In contrast, human movement on two legs creates a distinct vertical bounce with each step as our weight shifts from one leg to another moving forward. Based on the "ghost's" movement alone (and assuming it is a living creature), it's much more likely to be an insect than a human.
There's also something important missing from the video that no one seems to have noticed suggesting its earthy origins: a shadow. The supposedly human-shaped ghost, which is relatively small but appears large and solid enough to be seen at a distance on a surveillance camera, does not cast a shadow on the ground despite floodlights from above. Shadows of other objects, such as the fence that the ghost is claimed to move through, are clearly visible on the concrete, yet the ghost casts no shadow. An insect on the camera lens, of course, would not cast a shadow in the parking lot because it's not in the parking lot.

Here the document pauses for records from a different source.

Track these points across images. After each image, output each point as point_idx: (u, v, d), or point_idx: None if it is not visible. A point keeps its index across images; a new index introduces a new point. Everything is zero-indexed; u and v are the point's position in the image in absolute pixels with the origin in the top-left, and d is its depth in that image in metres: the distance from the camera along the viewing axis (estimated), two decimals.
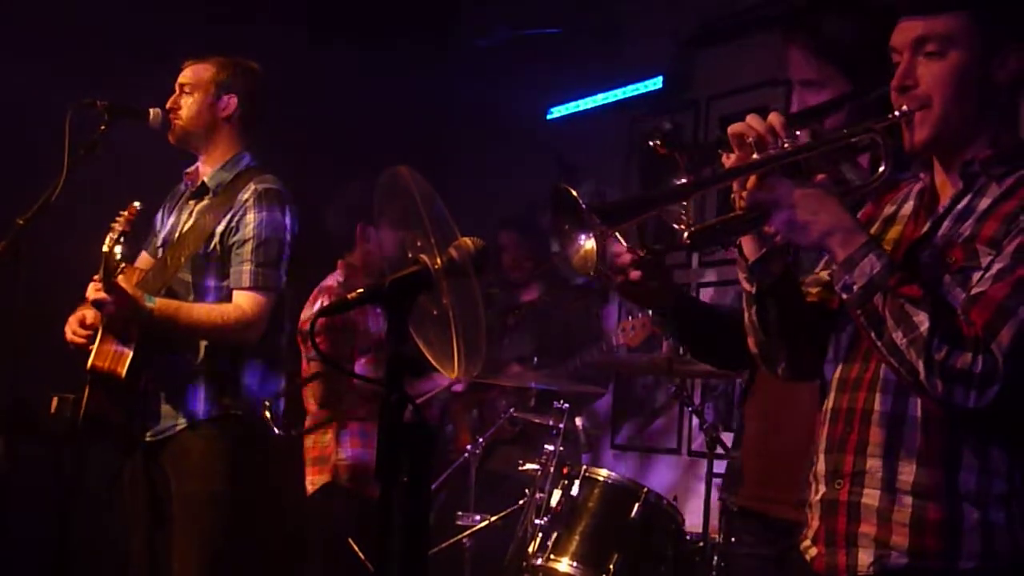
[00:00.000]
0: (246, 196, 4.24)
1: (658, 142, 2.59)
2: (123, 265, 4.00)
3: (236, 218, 4.22)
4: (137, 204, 4.11)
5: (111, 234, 4.00)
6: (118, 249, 3.97)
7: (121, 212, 4.08)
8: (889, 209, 2.58)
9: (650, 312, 5.29)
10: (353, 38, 6.90)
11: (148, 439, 4.19)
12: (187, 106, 4.35)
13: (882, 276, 2.27)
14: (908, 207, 2.53)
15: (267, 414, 4.28)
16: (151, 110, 4.32)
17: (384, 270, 3.44)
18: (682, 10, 6.68)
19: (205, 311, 4.15)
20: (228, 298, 4.20)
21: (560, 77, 7.26)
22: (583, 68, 7.12)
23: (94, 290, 4.00)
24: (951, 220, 2.38)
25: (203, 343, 4.20)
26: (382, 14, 7.06)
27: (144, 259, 4.46)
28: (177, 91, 4.38)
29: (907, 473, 2.31)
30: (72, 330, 4.16)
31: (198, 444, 4.16)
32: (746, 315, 2.58)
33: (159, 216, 4.52)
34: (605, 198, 4.49)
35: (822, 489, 2.46)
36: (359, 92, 6.86)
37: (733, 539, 3.46)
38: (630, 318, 5.97)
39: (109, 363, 4.06)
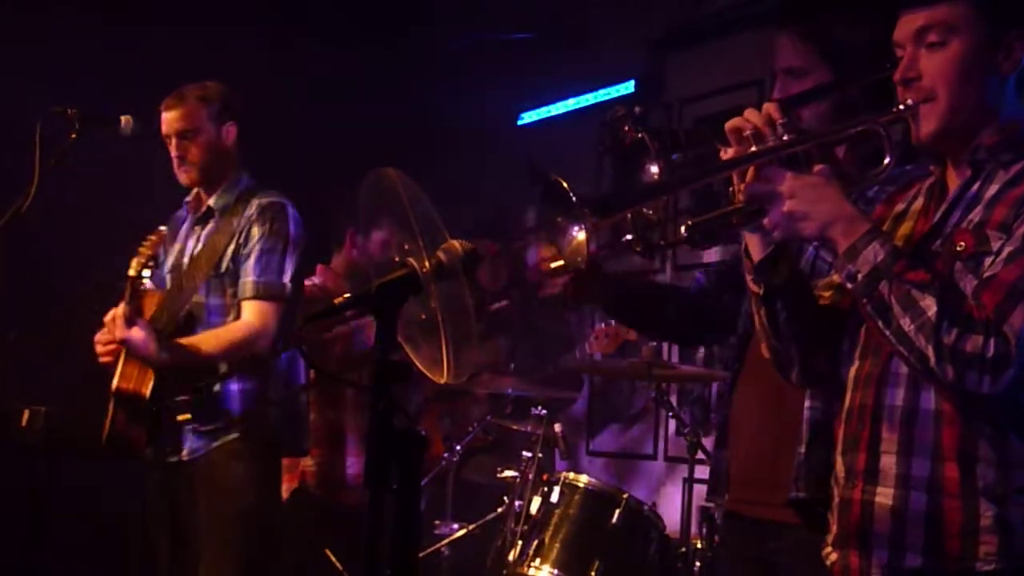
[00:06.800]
0: (251, 211, 4.31)
1: (627, 127, 2.55)
2: (146, 291, 4.10)
3: (243, 235, 4.28)
4: (163, 228, 4.21)
5: (138, 258, 4.07)
6: (146, 273, 4.07)
7: (148, 236, 4.14)
8: (900, 207, 2.53)
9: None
10: (319, 42, 6.82)
11: (171, 460, 4.22)
12: (195, 151, 4.33)
13: (886, 263, 2.22)
14: (919, 203, 2.49)
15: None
16: (123, 117, 4.28)
17: (369, 275, 3.42)
18: (653, 13, 6.64)
19: (215, 339, 4.19)
20: (239, 311, 4.25)
21: (531, 82, 7.21)
22: (554, 73, 7.07)
23: (119, 326, 4.02)
24: (960, 208, 2.34)
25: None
26: (348, 17, 6.98)
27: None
28: (174, 139, 4.32)
29: (921, 469, 2.25)
30: (103, 343, 4.17)
31: (225, 461, 4.20)
32: (756, 318, 2.53)
33: (160, 247, 4.48)
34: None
35: (840, 491, 2.40)
36: (326, 97, 6.79)
37: (717, 542, 3.42)
38: (603, 325, 5.93)
39: (134, 384, 4.09)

Ironically, in the very parking lot where the ghost appeared, insects were (accidentally) captured by a local cameraman in footage broadcast on ABC's "Good Morning America" (see the bugs in the bottom left hand corner of the screen around 1:20). When filmed up close, in focus, and in daylight the insect doesn't look strange or mysterious, but it's not hard to see why a blurry, unidentifiable entity seen late at night would appear spooky.
Local ghost stories may have influenced the officers' interpretations of the fuzzy blob; if there is a pre-existing belief in ghosts — and especially if they are said to haunt the police station, as was the case in Espanola — then it's not hard to wonder if just maybe a security camera might have finally captured evidence of local spirits.